PAGE EXTRACT
Pathophysiology: How Do These Mutations Cause Disease?

• Genomic instability is central to RTS, especially Type 2, due to impaired DNA repair and chromosome cohesion. This leads to developmental defects and predisposes cells to become cancerous 6 8 9.
• Features of premature aging (skin atrophy, cataracts, osteopenia) are thought to result from cumulative cellular damage and impaired tissue regeneration 10.

Treatment of Rothmund Thomson Syndrome

While there is currently no cure for RTS, a multidisciplinary approach can significantly improve symptoms, reduce complications, and enhance quality of life. Treatment focuses on symptom management, early detection and treatment of complications, and supportive care.

Manifestation	Management/Treatment Approach	Notes / Outcomes	Source(s)
Poikiloderma	Sun protection, pulsed dye laser for telangiectasia	Cosmetic improvement	4 5
Cataracts	Surgical removal	Restores vision	4 5
Skeletal issues	Orthopedic care, surgery as needed	Tailored to defect	4 5
Dental problems	Restorations, extractions, crowns, hygiene support	Ongoing dental follow-up	14
Osteosarcoma	Standard chemo/surgery; monitor toxicity	Similar outcomes to non-RTS	11 12 13
Skin cancer	Standard excision, dermatologic follow-up	Rare, but vigilance needed	1 4 5
Hematologic disease	Standard care, BMT for MDS/AML	Success in select cases	13
Surveillance	Annual exams, cancer vigilance, growth monitoring	Early detection is crucial	4 5

Table 4: Management Strategies in RTS

Skin and Sun Protection

• Strict sun protection is recommended due to photosensitivity and risk of skin changes.
• Pulsed dye laser therapy can be used to reduce the appearance of telangiectases (spider veins) for cosmetic reasons 4 5.

Eye and Dental Care

• Cataracts are managed surgically, with good outcomes if treated early.
• Dental issues require regular monitoring and intervention—fillings, crowns, extractions, and hygiene support can significantly enhance both health and self-esteem 14.

Orthopedic and Growth Management

• Orthopedic evaluation is essential for skeletal abnormalities; surgery or supportive devices may be needed.
• Growth hormone therapy is not recommended if growth hormone levels are normal 5.

TASK ITEM A
Condense the paragraph of the Rothmund Thomson Syndrome page that begins "While there is currently no cure for RTS" into a short bulleted list that keeps its main facts.
TASK ITEM B
Give a continuation of the Rothmund Thomson Syndrome page, picking up after its final sentence about growth hormone therapy.
The listing that follows has no connection to the Rothmund Thomson Syndrome page.

GIVEN INFORMATION
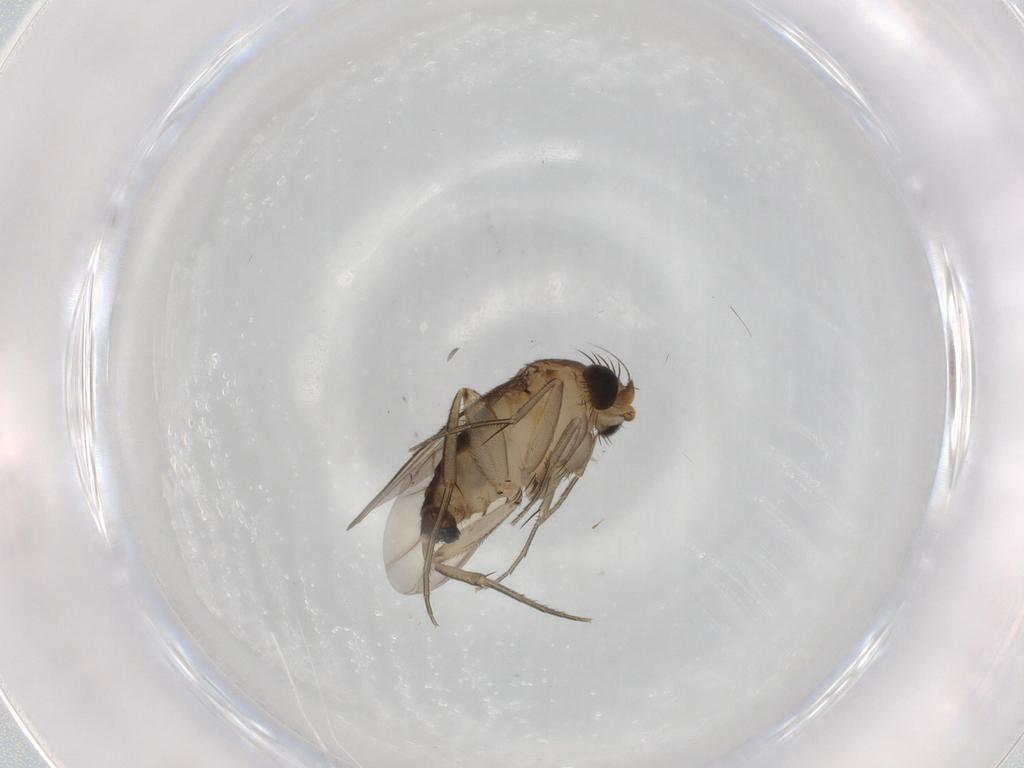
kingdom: Animalia
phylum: Arthropoda
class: Insecta
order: Diptera
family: Phoridae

OUTPUT A
- RTS has no cure at present.
- A multidisciplinary approach can greatly improve symptoms, reduce complications, and raise quality of life.
- Treatment centers on managing symptoms, catching and treating complications early, and providing supportive care.

OUTPUT B
Cancer Surveillance and Management

• Osteosarcoma: Standard chemotherapy and surgery are mainstays; some patients may need dose adjustments due to increased sensitivity, particularly with drugs like doxorubicin. Outcomes are similar to non-RTS patients if tumors are detected early 11 12.
• Skin cancer: Prompt dermatologic evaluation and excision.
• Hematologic malignancy: Standard therapies; bone marrow transplantation has been successful in rare cases 13.

Routine Monitoring and Multidisciplinary Care

• Annual physical, dermatologic, and ophthalmologic exams are crucial.
• Monitor for new or changing skin lesions, bone pain (suggestive of osteosarcoma), and growth/development.
• A multidisciplinary team (dermatology, genetics, orthopedics, oncology, dentistry) ensures comprehensive care and improves outcomes 4 5 14.

Genetic Counseling and Family Planning

• Families should receive genetic counseling about inheritance, recurrence risk, and options for prenatal or preimplantation diagnosis if family mutations are known 5.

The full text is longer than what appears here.